Supplementary Table S2 had summaries of the 77 metabolites significantly linked to the lipemia index, which included acylcarnitines (n = 8), amino acids (n = 17), biogenic amines (n = 2), glycerophospholipids (n = 44), sphingolipids (n = 5), and sugar (n = 1). Supplementary Table S3 showed 67 metabolites significantly related to the icteric index, including acylcarnitines (n = 7), amino acids (n = 10), biogenic amines (n = 3), glycerophospholipids (n = 37), and sphingolipids (n = 10)

Association between serum metabolite concentrations and pre-analytical conditions (metabolites vs SPREC)

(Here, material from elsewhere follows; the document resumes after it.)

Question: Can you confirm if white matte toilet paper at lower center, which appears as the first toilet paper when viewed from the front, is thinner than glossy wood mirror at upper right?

Pre-analytical factors significantly influenced the clinical status of biospecimens and their basic derivatives during the stages of collection, processing, and storage. The seven elements of the SPREC are coded for the type of sample, type of primary container, pre-centrifugation, centrifugation, second centrifugation, post-centrifugation, and storage conditions.¹¹ In the association study of SPRECs and serum metabolites, we tested whether metabolites were associated with the third (time at the pre-centrifugation) and sixth (time at the post-centrifugation) codes of the SPRECs. Specifically, we examined whether the specific SPREC’s A-I (RT <2 hours for the third code A, 1–3 days at 2°C–10°C for the sixth code I) and A-G (RT <2 hours for the third code A, 8–24 hours at 2°C–10°C for the sixth code G) were associated with serum metabolite levels. In our association study, metabolite measurements from 240 serum samples were categorized to four subgroups (A-G, A-I, C-G, and C-I subgroups) according to the SPREC variables. But both C-G and C-I subgroups were excluded in the association study because of very small number of samples. After the log transformation for normality, the Student’s t-test was performed to show that the levels of ln PC ae C36: 2 were significantly different between the SPREC A-I group and A-G groups (with a metabolite mean of 2.1959[A-I] and 2.2962[A-G], p = 0.03330) (Table 4). Through the metabolome analysis, we found that the PC ae C36: 2 could be influenced by the third and sixth codes of the SPRECs. Therefore, the serum level of PC ae C36: 2 was possibly affected by pre-analytical conditions such as the 8∼24 hours of post-centrifugation delay at 2–10°C before freezing (G) and 1∼3 days of post-centrifugation delay at 2–10°C before freezing (I).

Discussion

This study investigated the correlation of the HIL indices with clinical laboratory test values and then performed targeted metabolomic analysis to examine the impact of the HIL indices and pre-analytical variables on serum metabolite profiles. Our association study showed that most clinical laboratory test values were related to the HIL indices. For example, the total bilirubin level was found to be significantly related to serum indexes of lipemia in a negative direction and icterus in a positive direction. The AST and ALT levels were shown to be related to the hemolysis index. These results were consistent with previous reports.^2,6 On the other hand, some clinical laboratory analytes including bilirubin are closely related to disease conditions. For example, hyperbilirubinemia is associated with various diseases such as hepatitis, liver cirrhosis, and autoimmune liver diseases which cause obstruction of the hepatobiliary tract.¹² Therefore, the HIL index would be an important confounding factor to assess the quality of the serum sample for measuring the clinical analytes. Our metabolite profiling analysis showed that the serum concentrations of organics were higher in each of hemolysis (98.7, [CI] 90.04–106.82), icterus (95.07, [CI] 86.47–104.52) and lipemia groups (108.4, [CI] 100.60–116.79) than in the control group. In addition, the arginine concentration was lower in the hemolysis group (121.69, [CI] 115.98–127.68) than in the control group (133.19, [CI] 126.7–140.02), consistent with previous reports.⁵ On the other hand, the metabolite concentration of lyso PC a C18:0 was found to be higher in the hemolysis group, compared with the non-HIL group. By contrast, previous reports showed that these lysophosphatidycholines such as lyso PC a C16:0, lyso PC a C18:0 were increased or decreased in hemolyzed plasma samples (n = 10)¹⁰ or hemolyzed UCB serum samples (n = 13, 56).⁵ Thus, replication studies would be needed to confirm these metabolite changes in hemolyzed serum samples using a large number of samples.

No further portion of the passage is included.